# EXCERPT
##############################
Hacker News new | ask | show | jobs
by protomikron 3501 days ago
This is a step in the right direction (in the sense that we should sandbox applications harder), but in my opinion we have to change fundamental aspects of our stack (e.g. Proprietary Firmware <=> Linux <=> GNU-System-Libs <=> X <=> GTK <=> Evince), to gain more security.

In particular I think it is harmful that all applications share the same view on the FS and have in principal the possibility to use e.g. full unixoish capabilities. My bet is that the solution is via better type systems, e.g. an application that is a desktop game could have something like

  exec :: GameConfig -> WindowControl ()
where GameConfig is e.g. some CFG specific to the game and WindowControl is similar to IO () however limited to interacting with a drawing library (e.g. OpenGL) and input systems (keyboard and mouse local to the window).

At the moment every application just implements `main()` and is good to go and we separate between kernel- and user-space (and a VM on top e.g. Android and Apple), and maybe this is too coarse.
##############################
# DIRECTIVE A
In the sandboxing comment, what does the writer bet the solution will come through?
The comment and the listing have nothing to do with each other.
##############################
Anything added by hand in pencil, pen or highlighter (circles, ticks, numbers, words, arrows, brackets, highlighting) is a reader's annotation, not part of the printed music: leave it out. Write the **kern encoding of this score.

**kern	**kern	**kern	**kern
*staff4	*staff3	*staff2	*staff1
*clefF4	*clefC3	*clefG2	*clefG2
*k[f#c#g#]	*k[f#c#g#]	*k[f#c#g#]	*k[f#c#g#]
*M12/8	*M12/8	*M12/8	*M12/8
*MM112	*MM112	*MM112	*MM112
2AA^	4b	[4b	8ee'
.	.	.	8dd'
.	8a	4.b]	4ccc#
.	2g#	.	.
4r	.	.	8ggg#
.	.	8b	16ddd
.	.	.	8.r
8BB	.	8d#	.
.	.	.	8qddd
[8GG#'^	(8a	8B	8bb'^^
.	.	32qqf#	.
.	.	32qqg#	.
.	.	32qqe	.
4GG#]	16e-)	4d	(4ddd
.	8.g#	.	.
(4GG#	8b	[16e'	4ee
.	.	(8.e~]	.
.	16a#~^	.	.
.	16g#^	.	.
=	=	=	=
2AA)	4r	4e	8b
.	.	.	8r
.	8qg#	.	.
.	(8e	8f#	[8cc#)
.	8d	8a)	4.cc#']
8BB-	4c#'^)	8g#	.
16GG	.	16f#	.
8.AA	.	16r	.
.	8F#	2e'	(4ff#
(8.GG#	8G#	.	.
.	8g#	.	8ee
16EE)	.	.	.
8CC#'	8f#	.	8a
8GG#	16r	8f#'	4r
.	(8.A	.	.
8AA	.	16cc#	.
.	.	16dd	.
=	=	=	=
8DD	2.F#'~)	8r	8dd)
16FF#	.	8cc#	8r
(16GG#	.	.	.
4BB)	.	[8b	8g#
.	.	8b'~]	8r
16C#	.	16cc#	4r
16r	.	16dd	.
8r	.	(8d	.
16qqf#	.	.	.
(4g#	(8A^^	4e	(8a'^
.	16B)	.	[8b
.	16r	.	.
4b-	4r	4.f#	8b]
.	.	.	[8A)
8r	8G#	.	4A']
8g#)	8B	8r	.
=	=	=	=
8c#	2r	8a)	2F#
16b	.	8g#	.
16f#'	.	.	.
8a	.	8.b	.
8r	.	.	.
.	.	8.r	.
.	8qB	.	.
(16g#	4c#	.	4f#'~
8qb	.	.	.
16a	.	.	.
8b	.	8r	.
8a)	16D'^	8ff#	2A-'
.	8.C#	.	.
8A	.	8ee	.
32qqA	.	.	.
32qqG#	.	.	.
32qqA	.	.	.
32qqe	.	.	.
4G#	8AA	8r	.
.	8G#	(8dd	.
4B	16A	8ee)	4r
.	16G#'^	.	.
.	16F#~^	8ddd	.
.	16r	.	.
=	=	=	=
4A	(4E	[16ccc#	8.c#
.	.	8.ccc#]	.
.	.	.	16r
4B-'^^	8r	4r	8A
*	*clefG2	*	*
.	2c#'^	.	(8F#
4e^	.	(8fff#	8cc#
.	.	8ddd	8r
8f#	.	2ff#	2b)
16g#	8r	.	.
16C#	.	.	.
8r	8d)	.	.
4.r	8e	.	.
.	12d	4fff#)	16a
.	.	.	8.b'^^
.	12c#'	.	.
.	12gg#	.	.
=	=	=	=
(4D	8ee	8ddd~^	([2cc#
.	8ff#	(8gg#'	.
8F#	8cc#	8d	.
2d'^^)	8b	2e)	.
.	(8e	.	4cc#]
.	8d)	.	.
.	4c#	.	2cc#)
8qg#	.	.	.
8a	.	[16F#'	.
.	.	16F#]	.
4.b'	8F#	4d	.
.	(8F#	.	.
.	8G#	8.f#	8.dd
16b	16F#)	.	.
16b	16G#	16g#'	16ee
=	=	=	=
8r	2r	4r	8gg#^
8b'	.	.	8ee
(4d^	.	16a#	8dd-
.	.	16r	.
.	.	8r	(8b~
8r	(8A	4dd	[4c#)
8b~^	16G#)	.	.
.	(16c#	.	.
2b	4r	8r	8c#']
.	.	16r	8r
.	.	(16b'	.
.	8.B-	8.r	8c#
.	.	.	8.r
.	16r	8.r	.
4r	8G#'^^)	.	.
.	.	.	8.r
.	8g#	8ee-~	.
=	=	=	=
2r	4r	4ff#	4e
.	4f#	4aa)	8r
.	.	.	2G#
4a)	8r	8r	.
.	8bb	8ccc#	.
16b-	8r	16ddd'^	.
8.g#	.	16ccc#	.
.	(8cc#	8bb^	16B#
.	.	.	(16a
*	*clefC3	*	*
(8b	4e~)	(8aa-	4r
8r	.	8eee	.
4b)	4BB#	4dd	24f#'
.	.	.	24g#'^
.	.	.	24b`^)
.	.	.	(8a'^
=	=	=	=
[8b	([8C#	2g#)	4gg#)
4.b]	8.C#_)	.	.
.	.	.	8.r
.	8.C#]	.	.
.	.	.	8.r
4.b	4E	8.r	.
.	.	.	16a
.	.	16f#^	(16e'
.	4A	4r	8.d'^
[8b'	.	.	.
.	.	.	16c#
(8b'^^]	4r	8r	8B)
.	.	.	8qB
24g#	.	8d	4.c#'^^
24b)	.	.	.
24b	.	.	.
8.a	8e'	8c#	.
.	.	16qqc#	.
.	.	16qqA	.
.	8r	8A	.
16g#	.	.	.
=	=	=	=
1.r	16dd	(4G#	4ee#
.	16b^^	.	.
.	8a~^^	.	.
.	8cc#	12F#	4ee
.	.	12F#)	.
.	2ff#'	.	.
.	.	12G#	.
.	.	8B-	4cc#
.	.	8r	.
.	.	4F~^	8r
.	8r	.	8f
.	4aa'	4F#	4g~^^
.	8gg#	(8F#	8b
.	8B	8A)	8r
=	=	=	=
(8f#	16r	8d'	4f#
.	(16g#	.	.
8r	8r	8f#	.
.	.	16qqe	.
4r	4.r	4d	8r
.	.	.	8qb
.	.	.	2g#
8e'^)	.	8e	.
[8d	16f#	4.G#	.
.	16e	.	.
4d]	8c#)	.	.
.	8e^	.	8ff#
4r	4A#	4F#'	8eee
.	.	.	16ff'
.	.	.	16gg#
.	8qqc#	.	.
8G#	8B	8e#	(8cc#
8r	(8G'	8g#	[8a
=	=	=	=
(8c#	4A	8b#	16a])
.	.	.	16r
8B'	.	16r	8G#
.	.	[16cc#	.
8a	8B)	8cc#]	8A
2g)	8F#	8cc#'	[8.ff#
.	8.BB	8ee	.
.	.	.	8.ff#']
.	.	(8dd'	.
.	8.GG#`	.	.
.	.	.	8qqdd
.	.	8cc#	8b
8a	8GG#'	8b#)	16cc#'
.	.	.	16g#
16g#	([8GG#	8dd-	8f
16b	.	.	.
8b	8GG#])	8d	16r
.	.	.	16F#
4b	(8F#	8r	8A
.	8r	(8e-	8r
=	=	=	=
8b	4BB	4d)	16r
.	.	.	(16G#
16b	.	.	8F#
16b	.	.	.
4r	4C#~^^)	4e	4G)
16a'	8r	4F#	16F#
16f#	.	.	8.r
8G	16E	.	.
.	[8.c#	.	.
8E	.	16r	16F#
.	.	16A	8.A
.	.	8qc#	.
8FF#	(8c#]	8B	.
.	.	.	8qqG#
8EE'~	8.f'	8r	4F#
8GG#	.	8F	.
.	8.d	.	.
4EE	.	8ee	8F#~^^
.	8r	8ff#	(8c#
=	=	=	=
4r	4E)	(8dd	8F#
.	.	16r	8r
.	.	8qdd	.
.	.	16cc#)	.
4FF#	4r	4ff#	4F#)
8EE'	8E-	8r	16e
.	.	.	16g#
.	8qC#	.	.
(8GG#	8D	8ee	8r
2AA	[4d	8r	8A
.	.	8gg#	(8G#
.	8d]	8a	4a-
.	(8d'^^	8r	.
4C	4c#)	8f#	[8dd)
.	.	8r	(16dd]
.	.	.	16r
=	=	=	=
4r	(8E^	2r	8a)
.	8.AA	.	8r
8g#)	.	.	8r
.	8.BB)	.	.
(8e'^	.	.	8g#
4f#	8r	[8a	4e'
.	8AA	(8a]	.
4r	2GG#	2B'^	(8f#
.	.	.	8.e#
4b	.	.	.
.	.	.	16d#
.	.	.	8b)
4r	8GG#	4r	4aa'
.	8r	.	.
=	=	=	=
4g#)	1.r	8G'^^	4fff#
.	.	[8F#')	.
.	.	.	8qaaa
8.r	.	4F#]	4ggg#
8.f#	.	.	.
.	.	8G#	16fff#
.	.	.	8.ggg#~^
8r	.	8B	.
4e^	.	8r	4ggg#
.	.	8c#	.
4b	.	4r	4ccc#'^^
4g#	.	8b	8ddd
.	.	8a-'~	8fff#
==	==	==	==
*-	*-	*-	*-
##############################
# DIRECTIVE B
Pick out each line of the listing containing the string "kern", matching case, and copy those lines.

# COMPLETE ANSWER A
Better type systems.

# COMPLETE ANSWER B
Anything added by hand in pencil, pen or highlighter (circles, ticks, numbers, words, arrows, brackets, highlighting) is a reader's annotation, not part of the printed music: leave it out. Write the **kern encoding of this score.
**kern	**kern	**kern	**kern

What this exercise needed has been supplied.